EXERCISE DESCRIPTION
Pictures in the listing below are skipped, while the lines from the "nose: (184, 282)" line through the "right knee: (92, 422)" line are returned word for word.
/---
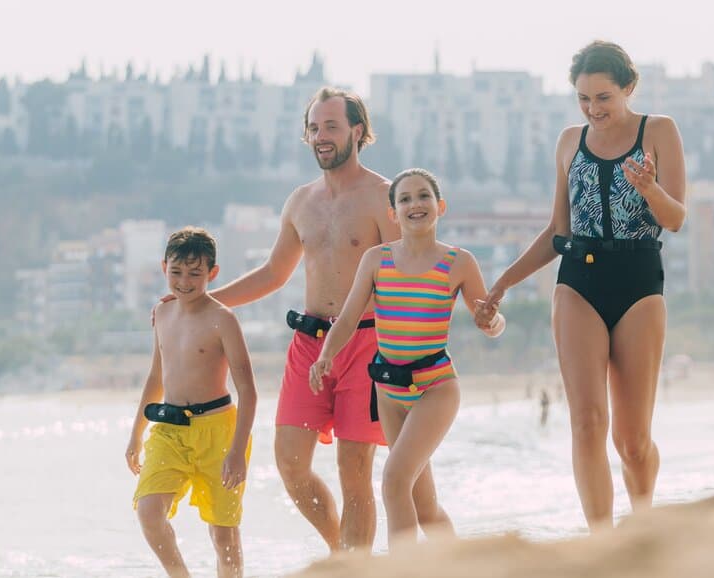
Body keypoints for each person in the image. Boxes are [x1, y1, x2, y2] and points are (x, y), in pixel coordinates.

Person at [483, 40, 686, 532]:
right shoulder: (568, 141)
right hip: (578, 280)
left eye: (604, 98)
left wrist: (650, 189)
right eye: (583, 99)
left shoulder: (657, 130)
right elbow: (559, 231)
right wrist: (504, 281)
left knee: (632, 441)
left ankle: (642, 525)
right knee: (586, 421)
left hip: (639, 278)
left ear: (629, 88)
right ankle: (601, 542)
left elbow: (675, 218)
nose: (593, 110)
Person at [204, 87, 399, 551]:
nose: (320, 136)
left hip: (367, 343)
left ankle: (352, 567)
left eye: (331, 126)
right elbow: (274, 272)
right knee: (290, 464)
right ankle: (340, 553)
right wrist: (207, 302)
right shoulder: (300, 201)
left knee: (355, 470)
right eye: (313, 128)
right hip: (309, 343)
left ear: (358, 130)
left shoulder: (382, 196)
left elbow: (403, 272)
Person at [309, 168, 505, 548]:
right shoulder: (375, 259)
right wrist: (325, 356)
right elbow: (348, 317)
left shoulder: (458, 262)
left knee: (395, 480)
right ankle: (460, 567)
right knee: (423, 503)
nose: (415, 204)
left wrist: (492, 320)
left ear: (440, 206)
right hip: (388, 392)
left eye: (423, 196)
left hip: (436, 387)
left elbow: (490, 322)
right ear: (393, 214)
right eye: (405, 199)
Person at [126, 227, 258, 578]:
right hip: (169, 430)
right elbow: (156, 377)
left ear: (212, 273)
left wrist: (237, 450)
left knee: (223, 533)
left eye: (195, 274)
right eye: (177, 272)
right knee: (149, 512)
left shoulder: (223, 319)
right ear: (164, 267)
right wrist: (136, 434)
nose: (184, 282)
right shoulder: (163, 313)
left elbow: (248, 390)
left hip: (218, 432)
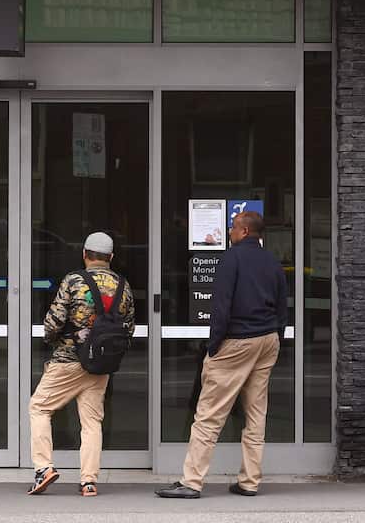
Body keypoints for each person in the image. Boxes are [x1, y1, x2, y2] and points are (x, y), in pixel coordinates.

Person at [155, 211, 289, 499]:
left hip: (237, 340)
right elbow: (282, 304)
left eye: (232, 227)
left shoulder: (232, 258)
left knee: (209, 414)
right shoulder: (272, 260)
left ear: (242, 230)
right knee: (256, 414)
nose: (229, 231)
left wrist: (213, 346)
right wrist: (277, 335)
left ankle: (191, 482)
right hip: (267, 340)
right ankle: (249, 481)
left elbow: (222, 305)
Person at [27, 231, 135, 497]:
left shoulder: (74, 280)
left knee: (39, 407)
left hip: (68, 360)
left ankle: (44, 468)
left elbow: (54, 321)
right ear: (110, 257)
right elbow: (128, 328)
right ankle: (88, 481)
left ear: (85, 255)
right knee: (92, 422)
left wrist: (51, 339)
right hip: (101, 364)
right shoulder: (123, 285)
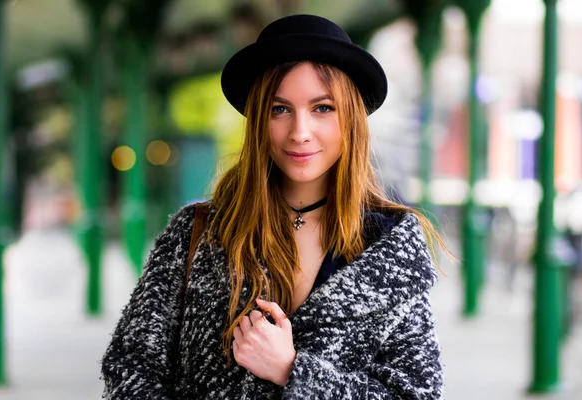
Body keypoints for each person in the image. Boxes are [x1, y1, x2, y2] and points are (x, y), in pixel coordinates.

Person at [101, 14, 447, 399]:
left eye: (322, 108)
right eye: (279, 109)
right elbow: (130, 366)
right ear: (258, 121)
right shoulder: (196, 233)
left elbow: (416, 393)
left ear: (350, 119)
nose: (300, 132)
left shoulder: (388, 250)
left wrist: (293, 371)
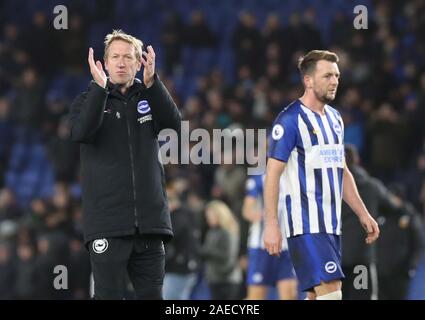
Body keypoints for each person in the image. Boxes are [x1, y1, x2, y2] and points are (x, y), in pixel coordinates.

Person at [68, 29, 181, 299]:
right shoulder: (87, 100)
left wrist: (154, 84)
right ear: (104, 63)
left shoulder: (149, 97)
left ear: (138, 63)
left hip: (150, 225)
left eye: (128, 57)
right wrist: (99, 89)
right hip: (107, 225)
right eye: (115, 57)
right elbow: (81, 133)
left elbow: (173, 126)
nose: (121, 62)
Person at [263, 50, 380, 300]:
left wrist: (362, 213)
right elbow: (272, 174)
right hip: (306, 224)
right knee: (332, 294)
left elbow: (342, 171)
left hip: (331, 225)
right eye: (327, 75)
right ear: (308, 81)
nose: (335, 81)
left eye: (336, 75)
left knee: (318, 296)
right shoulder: (289, 120)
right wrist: (271, 223)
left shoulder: (336, 119)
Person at [243, 173, 297, 300]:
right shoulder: (259, 179)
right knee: (256, 297)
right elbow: (247, 210)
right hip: (262, 247)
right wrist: (260, 216)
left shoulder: (295, 177)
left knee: (290, 295)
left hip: (286, 247)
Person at [200, 200, 243, 300]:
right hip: (214, 279)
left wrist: (207, 252)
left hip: (228, 281)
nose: (208, 219)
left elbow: (229, 257)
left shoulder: (229, 232)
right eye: (207, 216)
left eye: (211, 215)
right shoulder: (211, 232)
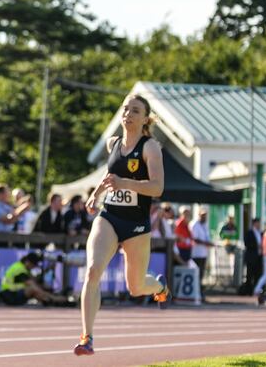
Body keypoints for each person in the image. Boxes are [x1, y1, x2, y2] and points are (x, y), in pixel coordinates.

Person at [75, 94, 167, 356]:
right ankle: (87, 337)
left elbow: (157, 188)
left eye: (135, 111)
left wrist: (126, 184)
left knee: (136, 287)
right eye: (126, 109)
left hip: (137, 224)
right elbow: (111, 172)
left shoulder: (150, 148)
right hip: (109, 217)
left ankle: (160, 286)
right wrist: (96, 195)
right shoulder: (112, 143)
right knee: (93, 271)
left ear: (145, 119)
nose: (128, 114)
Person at [0, 252, 70, 306]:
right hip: (9, 295)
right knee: (34, 289)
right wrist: (52, 296)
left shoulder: (22, 267)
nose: (33, 267)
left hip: (12, 294)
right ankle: (56, 300)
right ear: (28, 262)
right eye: (33, 265)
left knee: (38, 289)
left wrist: (48, 269)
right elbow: (33, 285)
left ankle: (52, 301)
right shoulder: (19, 270)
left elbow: (35, 279)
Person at [190, 207, 215, 300]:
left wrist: (209, 243)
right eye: (203, 215)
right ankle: (196, 292)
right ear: (199, 214)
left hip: (203, 254)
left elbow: (206, 238)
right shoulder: (194, 224)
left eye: (205, 215)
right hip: (195, 254)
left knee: (201, 275)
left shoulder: (205, 225)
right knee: (197, 274)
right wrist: (207, 243)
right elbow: (195, 239)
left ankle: (199, 292)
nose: (204, 217)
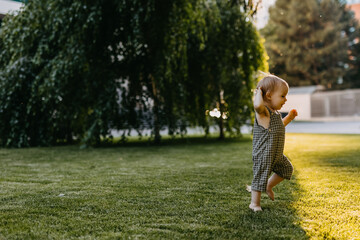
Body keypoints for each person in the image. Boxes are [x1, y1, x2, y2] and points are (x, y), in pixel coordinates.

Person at [249, 75, 298, 212]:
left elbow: (279, 127)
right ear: (269, 95)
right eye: (282, 96)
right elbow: (257, 105)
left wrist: (289, 118)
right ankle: (254, 204)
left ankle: (268, 186)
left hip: (276, 154)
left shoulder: (275, 114)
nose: (285, 99)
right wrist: (258, 92)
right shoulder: (263, 113)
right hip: (264, 153)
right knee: (260, 176)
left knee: (287, 169)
\---
REPLY TO THE TASK
nose: (184, 282)
right shoulder: (163, 313)
left elbow: (248, 390)
left hip: (218, 432)
Body keypoints for each person in the image. Boxes are [x1, y1, x2, y2] and points are (x, y), in pixel coordinates.

Person at [155, 211, 289, 499]:
left hip: (237, 340)
right elbow: (282, 304)
left eye: (232, 227)
left shoulder: (232, 258)
left knee: (209, 414)
right shoulder: (272, 260)
left ear: (242, 230)
right knee: (256, 414)
nose: (229, 231)
left wrist: (213, 346)
right wrist: (277, 335)
left ankle: (191, 482)
right hip: (267, 340)
right ankle: (249, 481)
left elbow: (222, 305)
Person at [27, 231, 135, 497]:
left shoulder: (74, 280)
left knee: (39, 407)
left hip: (68, 360)
left ankle: (44, 468)
left elbow: (54, 321)
right ear: (110, 257)
right elbow: (128, 328)
right ankle: (88, 481)
left ear: (85, 255)
right knee: (92, 422)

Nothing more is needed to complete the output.